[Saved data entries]
*-*-*
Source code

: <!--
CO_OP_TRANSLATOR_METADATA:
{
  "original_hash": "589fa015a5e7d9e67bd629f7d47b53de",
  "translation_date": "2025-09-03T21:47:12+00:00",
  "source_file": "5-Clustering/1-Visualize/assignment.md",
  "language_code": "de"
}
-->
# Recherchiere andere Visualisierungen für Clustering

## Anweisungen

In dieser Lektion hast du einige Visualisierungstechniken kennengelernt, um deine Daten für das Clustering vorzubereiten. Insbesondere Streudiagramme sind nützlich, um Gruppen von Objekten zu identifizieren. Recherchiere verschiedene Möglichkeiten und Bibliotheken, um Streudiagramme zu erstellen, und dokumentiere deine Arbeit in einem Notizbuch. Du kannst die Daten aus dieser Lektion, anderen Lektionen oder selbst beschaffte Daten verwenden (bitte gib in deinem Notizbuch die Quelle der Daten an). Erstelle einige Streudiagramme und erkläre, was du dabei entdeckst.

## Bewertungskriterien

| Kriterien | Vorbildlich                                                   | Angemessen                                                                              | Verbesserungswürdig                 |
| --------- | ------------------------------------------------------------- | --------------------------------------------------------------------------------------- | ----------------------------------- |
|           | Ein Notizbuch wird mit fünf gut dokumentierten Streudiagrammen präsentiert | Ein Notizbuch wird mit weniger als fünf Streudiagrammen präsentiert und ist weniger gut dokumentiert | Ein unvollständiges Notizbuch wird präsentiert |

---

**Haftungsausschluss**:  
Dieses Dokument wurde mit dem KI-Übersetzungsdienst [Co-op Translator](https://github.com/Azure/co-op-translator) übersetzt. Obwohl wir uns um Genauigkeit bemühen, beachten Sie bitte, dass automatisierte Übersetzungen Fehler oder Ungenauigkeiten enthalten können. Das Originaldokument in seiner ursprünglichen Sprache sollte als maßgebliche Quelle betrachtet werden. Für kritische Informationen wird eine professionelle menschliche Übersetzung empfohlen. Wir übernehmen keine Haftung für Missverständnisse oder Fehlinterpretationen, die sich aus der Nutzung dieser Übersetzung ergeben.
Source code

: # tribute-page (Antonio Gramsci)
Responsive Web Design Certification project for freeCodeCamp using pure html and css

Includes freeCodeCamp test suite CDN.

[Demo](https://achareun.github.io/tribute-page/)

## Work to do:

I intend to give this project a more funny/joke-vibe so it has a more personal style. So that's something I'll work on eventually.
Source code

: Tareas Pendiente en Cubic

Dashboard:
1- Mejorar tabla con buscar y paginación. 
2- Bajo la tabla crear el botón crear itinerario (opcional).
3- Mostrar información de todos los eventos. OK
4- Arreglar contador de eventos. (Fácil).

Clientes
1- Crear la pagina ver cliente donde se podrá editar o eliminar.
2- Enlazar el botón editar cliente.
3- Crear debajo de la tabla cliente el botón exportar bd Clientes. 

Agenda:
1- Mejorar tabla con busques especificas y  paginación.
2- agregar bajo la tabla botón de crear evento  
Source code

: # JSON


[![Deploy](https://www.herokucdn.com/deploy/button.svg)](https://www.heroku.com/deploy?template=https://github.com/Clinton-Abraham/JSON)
*-*-*
WRITTEN TASK = All of the entries above must be quoted exactly.

EXPECTED ANSWER =
Source code

: <!--
CO_OP_TRANSLATOR_METADATA:
{
  "original_hash": "589fa015a5e7d9e67bd629f7d47b53de",
  "translation_date": "2025-09-03T21:47:12+00:00",
  "source_file": "5-Clustering/1-Visualize/assignment.md",
  "language_code": "de"
}
-->
# Recherchiere andere Visualisierungen für Clustering

## Anweisungen

In dieser Lektion hast du einige Visualisierungstechniken kennengelernt, um deine Daten für das Clustering vorzubereiten. Insbesondere Streudiagramme sind nützlich, um Gruppen von Objekten zu identifizieren. Recherchiere verschiedene Möglichkeiten und Bibliotheken, um Streudiagramme zu erstellen, und dokumentiere deine Arbeit in einem Notizbuch. Du kannst die Daten aus dieser Lektion, anderen Lektionen oder selbst beschaffte Daten verwenden (bitte gib in deinem Notizbuch die Quelle der Daten an). Erstelle einige Streudiagramme und erkläre, was du dabei entdeckst.

## Bewertungskriterien

| Kriterien | Vorbildlich                                                   | Angemessen                                                                              | Verbesserungswürdig                 |
| --------- | ------------------------------------------------------------- | --------------------------------------------------------------------------------------- | ----------------------------------- |
|           | Ein Notizbuch wird mit fünf gut dokumentierten Streudiagrammen präsentiert | Ein Notizbuch wird mit weniger als fünf Streudiagrammen präsentiert und ist weniger gut dokumentiert | Ein unvollständiges Notizbuch wird präsentiert |

---

**Haftungsausschluss**:  
Dieses Dokument wurde mit dem KI-Übersetzungsdienst [Co-op Translator](https://github.com/Azure/co-op-translator) übersetzt. Obwohl wir uns um Genauigkeit bemühen, beachten Sie bitte, dass automatisierte Übersetzungen Fehler oder Ungenauigkeiten enthalten können. Das Originaldokument in seiner ursprünglichen Sprache sollte als maßgebliche Quelle betrachtet werden. Für kritische Informationen wird eine professionelle menschliche Übersetzung empfohlen. Wir übernehmen keine Haftung für Missverständnisse oder Fehlinterpretationen, die sich aus der Nutzung dieser Übersetzung ergeben.
Source code

: # tribute-page (Antonio Gramsci)
Responsive Web Design Certification project for freeCodeCamp using pure html and css

Includes freeCodeCamp test suite CDN.

[Demo](https://achareun.github.io/tribute-page/)

## Work to do:

I intend to give this project a more funny/joke-vibe so it has a more personal style. So that's something I'll work on eventually.
Source code

: Tareas Pendiente en Cubic

Dashboard:
1- Mejorar tabla con buscar y paginación. 
2- Bajo la tabla crear el botón crear itinerario (opcional).
3- Mostrar información de todos los eventos. OK
4- Arreglar contador de eventos. (Fácil).

Clientes
1- Crear la pagina ver cliente donde se podrá editar o eliminar.
2- Enlazar el botón editar cliente.
3- Crear debajo de la tabla cliente el botón exportar bd Clientes. 

Agenda:
1- Mejorar tabla con busques especificas y  paginación.
2- agregar bajo la tabla botón de crear evento  
Source code

: # JSON


[![Deploy](https://www.herokucdn.com/deploy/button.svg)](https://www.heroku.com/deploy?template=https://github.com/Clinton-Abraham/JSON)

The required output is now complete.